What does it mean to have the courage of our convictions?
Last week, Rev. Stephen M. Kelly, a 71-year-old Catholic priest, was sentenced in federal court to almost three years in prison. What was his crime? He was part of a Ploughshares group protesting of U.S. nuclear weapons policy that took place at a Georgia naval base in 2018. The National Catholic Reporter (10/16/2020) reported that “Kelly described himself in a pre-sentence statement as a ‘prisoner of conscience for Christ,’ and one who preaches against ‘the sin that flourishes in weapons of mass destruction.’” The article also reported that Kelly “said he was not concerned with the effectiveness of his protest, but rather with being faithful to his Christian calling,” citing the call to beat our swords into ploughshares (Isaiah 2:4) which inspired the Ploughshares name as originally founded by Daniel Berrigan.
The picture is of the dangerous miscreants before they began their action, with Kelly in the center in glasses. Conviction is an interesting word – Kelly was convicted in criminal court, but he was in court because of his conviction of what God demanded of him. Those convictions have led him to spend at least a decade in prison, including six years in solitary confinement.

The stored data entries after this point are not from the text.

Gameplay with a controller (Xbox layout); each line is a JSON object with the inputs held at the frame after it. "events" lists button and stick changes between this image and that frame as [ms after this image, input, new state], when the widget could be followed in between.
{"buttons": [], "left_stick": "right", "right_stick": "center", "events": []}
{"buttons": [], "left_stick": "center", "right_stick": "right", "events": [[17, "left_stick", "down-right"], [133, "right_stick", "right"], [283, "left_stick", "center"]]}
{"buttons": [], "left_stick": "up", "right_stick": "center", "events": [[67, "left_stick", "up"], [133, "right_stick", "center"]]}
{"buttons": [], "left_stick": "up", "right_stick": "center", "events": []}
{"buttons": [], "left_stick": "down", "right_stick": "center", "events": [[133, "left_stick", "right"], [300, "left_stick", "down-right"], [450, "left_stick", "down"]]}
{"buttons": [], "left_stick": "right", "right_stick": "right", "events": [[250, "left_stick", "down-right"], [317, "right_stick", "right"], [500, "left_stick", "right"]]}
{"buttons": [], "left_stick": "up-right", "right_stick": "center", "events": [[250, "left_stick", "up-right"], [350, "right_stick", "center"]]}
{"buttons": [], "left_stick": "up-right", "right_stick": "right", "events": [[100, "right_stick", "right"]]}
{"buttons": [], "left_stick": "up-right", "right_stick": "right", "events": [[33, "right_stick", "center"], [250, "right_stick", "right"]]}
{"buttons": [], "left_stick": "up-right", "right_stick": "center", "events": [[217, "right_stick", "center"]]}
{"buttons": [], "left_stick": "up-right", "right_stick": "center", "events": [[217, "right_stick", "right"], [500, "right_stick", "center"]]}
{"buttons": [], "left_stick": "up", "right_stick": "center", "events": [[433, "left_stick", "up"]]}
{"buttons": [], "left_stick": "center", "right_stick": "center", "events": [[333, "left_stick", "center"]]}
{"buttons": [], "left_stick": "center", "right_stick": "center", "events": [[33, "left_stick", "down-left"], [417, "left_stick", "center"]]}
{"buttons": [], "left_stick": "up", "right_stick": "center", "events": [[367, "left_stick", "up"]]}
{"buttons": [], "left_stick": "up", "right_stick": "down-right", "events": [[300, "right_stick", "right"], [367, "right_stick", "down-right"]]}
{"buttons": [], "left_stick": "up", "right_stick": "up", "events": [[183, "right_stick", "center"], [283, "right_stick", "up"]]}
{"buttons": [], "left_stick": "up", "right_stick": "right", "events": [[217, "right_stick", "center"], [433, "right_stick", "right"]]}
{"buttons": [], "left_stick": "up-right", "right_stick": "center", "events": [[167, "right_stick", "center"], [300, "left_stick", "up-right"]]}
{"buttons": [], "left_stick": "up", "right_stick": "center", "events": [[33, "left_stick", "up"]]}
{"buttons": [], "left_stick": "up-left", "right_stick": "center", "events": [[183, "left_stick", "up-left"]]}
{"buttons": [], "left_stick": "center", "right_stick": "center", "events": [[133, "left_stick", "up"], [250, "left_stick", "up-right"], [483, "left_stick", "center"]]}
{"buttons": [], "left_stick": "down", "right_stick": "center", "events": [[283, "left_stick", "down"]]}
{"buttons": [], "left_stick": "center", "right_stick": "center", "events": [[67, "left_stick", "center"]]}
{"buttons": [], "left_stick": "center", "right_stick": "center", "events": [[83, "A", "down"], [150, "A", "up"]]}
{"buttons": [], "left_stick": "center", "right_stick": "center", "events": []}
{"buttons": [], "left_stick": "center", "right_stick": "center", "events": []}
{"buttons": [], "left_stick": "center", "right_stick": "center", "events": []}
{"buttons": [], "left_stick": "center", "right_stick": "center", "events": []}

Rev. Kelly is the latest of many role models of pacifists who put their own freedom, safety and even lives on the line to try to stop the killing. I remember years ago doing an annual presentation for high school aged kids at my church along with a very honorable member of the military. He regularly said that, while war is certainly always a sad development, some things are worth dying for. And my response was that some things indeed are worth dying for, but for me, that does not mean they are worthy of killing for.
What are you called to do to prevent war and reduce the risk of catastrophic use of nuclear weapons? What cost are you willing to incur? What does it mean, for each of us, to have the courage of our convictions?